Under Morton, a slight move was made towards the establishment of a kind of episcopacy in the church, though the persons he appointed to the sees were mere creatures who consented to be receivers of the revenues on his account. The general feeling of the people continued to be decidedly in favour of the simple presbyterian polity, and the Regent’s interference with the purity of that system was one cause of his loss of popularity, and of his subsequent ruin. While the recognised champion of the Protestant interest in Scotland, and, as such, the protégé of Elizabeth, he disliked the presbyterian clergy. He not only refused to countenance by his presence any of their assemblies, but ‘threatened some of the most zealous with hanging, alleging that otherwise there could be no peace or order in the country.’[83] The noted efforts of King James to bring the church into a prelatic conformity with England, had in reality an exemplar in the doings of the Regent Morton.

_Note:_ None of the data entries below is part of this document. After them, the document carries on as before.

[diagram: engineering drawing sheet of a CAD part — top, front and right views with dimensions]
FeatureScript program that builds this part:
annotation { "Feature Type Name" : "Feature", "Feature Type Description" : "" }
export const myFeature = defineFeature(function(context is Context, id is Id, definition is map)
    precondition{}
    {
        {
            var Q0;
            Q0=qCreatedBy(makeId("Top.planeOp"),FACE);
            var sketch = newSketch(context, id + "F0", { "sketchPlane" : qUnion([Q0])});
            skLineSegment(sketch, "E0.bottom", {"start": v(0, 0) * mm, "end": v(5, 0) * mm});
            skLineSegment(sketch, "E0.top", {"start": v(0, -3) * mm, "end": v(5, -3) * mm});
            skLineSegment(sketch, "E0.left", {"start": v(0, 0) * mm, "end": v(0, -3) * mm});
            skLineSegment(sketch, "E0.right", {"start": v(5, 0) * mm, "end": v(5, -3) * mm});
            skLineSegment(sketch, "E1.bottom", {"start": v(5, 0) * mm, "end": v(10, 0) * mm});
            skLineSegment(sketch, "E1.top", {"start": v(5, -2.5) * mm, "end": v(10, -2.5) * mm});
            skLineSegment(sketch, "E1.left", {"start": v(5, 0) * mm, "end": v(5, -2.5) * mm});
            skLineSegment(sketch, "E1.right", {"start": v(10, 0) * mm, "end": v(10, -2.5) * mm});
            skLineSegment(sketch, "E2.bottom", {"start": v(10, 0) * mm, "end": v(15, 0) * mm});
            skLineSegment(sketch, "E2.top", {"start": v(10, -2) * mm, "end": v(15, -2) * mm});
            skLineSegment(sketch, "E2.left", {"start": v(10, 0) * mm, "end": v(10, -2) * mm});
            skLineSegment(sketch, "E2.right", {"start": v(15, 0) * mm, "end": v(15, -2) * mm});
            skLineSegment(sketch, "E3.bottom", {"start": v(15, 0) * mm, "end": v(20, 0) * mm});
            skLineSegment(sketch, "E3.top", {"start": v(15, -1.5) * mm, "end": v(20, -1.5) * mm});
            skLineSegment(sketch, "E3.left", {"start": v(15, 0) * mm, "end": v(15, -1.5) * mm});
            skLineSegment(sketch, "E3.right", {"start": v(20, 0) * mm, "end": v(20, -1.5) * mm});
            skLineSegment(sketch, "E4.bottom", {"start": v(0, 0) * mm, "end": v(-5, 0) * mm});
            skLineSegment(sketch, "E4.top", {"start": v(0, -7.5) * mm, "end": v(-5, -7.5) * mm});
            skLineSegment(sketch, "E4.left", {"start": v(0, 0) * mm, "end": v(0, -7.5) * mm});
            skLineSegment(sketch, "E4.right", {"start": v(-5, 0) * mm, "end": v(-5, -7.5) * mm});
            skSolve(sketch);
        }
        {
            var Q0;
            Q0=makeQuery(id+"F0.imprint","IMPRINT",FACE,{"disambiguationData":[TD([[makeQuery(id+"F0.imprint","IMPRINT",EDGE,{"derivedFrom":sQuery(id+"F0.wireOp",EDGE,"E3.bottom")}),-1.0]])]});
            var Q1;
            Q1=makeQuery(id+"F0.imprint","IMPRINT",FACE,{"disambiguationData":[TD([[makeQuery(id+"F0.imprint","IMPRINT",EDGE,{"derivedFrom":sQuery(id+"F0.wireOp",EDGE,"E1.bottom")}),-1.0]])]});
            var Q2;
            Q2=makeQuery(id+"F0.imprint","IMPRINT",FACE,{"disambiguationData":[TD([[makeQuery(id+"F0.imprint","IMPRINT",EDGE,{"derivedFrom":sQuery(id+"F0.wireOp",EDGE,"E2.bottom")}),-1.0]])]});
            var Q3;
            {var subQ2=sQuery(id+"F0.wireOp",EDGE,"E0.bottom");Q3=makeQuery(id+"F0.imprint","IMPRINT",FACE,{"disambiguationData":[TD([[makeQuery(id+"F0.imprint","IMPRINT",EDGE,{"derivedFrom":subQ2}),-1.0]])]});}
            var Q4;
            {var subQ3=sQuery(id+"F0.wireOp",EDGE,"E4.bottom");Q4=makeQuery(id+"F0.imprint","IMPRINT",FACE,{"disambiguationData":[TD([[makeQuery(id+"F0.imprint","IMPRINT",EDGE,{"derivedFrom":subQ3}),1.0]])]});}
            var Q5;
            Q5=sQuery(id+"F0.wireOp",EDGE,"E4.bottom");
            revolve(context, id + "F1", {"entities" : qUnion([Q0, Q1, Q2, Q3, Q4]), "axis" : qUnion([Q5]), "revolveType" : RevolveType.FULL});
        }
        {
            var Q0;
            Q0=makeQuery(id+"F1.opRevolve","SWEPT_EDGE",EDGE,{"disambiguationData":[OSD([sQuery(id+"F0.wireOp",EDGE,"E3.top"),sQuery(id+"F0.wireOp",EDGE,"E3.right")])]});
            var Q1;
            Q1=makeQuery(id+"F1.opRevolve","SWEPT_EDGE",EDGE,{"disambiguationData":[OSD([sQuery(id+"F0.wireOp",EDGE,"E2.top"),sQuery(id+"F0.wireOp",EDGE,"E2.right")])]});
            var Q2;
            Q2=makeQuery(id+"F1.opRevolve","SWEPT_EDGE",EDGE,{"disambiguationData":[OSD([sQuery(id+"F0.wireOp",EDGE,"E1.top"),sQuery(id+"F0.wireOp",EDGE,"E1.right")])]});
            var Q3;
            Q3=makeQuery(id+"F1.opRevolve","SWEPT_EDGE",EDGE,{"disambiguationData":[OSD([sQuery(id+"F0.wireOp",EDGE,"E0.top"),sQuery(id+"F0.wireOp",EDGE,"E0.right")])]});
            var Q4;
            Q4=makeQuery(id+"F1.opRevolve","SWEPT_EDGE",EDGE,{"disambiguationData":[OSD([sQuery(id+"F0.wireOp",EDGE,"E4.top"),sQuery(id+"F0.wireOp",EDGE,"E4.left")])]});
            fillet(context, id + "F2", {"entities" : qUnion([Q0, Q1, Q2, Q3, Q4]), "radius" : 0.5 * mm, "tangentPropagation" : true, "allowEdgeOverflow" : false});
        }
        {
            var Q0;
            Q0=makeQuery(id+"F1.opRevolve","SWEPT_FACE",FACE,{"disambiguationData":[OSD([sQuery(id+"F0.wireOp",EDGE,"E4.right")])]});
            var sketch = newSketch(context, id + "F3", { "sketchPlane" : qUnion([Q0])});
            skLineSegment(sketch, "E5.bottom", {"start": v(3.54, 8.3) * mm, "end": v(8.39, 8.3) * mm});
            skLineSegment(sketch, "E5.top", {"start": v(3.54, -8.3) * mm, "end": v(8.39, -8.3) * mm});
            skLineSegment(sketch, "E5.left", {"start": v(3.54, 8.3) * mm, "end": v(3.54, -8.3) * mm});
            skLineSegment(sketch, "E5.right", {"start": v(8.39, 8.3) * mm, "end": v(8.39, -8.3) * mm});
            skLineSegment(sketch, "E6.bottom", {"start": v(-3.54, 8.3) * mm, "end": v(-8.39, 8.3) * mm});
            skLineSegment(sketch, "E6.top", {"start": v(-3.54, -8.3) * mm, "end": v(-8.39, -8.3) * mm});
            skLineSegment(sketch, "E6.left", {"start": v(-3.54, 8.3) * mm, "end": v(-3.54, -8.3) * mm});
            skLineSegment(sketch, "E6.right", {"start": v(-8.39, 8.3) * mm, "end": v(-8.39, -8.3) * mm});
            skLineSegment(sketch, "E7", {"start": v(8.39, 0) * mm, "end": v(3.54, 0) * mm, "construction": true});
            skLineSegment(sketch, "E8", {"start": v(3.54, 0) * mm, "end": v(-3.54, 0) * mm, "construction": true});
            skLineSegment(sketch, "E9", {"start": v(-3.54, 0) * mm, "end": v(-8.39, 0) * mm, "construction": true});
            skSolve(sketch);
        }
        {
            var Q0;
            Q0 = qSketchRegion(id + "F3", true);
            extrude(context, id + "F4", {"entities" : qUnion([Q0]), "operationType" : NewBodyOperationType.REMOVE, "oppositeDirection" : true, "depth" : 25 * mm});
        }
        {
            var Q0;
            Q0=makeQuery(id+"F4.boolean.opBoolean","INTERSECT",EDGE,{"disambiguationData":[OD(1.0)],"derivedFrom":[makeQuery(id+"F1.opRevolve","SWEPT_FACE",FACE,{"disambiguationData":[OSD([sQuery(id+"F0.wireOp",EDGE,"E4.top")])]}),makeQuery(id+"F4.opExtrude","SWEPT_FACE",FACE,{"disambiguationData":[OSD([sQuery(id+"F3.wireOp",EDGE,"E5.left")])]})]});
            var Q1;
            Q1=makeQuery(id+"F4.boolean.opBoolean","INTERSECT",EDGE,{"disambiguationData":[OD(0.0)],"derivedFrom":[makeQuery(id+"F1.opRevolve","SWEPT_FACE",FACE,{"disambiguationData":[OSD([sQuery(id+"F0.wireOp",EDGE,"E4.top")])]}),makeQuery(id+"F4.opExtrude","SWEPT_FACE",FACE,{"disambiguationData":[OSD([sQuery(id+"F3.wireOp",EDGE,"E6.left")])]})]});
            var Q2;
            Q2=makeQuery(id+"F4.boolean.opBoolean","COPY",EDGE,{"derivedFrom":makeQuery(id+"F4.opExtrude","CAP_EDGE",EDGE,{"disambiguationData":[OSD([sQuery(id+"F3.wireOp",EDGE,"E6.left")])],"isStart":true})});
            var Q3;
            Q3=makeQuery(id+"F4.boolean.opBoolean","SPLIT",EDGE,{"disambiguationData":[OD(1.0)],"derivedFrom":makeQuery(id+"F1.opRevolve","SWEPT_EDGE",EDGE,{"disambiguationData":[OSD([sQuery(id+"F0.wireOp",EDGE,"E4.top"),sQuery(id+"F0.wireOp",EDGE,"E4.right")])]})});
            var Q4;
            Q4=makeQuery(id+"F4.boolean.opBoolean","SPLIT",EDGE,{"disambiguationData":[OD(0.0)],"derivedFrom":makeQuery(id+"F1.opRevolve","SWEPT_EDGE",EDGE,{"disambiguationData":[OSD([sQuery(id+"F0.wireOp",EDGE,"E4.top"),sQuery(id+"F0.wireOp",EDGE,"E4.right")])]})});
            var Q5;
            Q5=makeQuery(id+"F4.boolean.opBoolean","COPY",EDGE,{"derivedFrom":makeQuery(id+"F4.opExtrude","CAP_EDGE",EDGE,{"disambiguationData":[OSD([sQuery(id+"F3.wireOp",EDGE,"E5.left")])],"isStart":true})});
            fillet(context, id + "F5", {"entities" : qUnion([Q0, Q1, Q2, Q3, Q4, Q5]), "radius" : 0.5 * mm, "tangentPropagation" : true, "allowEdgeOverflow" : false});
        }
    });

Meanwhile the young king was reared in great seclusion in Stirling Castle, under the care of the celebrated scholar George Buchanan. His acquirements, at a very early age, were such as to raise great hopes of his future rule. Killegrew, the English ambassador, reports having heard him, at eight years of age, translate the Bible, ad aperturam libri, from Latin into French, and from French into English, ‘so well as few men could have added anything to his translation.’ But, in reality, his character was a strange mixture of cleverness and weakness, of wit and folly. His greatest deficiency was in a courageous will to pursue the ends of justice. He could clearly enough apprehend the disease, and speak and write about it plausibly; but he could do little towards its cure, because he shrank from all strong measures except against poor and inferior people, and those who had wounded his own pettier feelings.

The regency of Morton came to a premature conclusion in consequence of a combination raised against him by the Earls of Athole and Argyle; and James became nominally the acting ruler (March 1578), ere he had completed his twelfth year.


1572. Nov. 18.

‘... in the morning, was seen a star northward, very bright and clear, in the constellation of Cassiopeia, at the back of her chair; which, with three chief fixed stars of the said constellation, made a geometrical figure lozenge-wise, of the learned men called rhombus. This star, at the first appearing, seemed bigger than Jupiter, and not much less than Venus when she seemeth greatest ... the said star never changed his[84] place ... and so continued (by little and little appearing less) the space of sixteen months; at what time it was so small, that rather thought, by exercise of oft viewing, might imagine the place, than any eye could judge the presence of the same.’—Holinshed.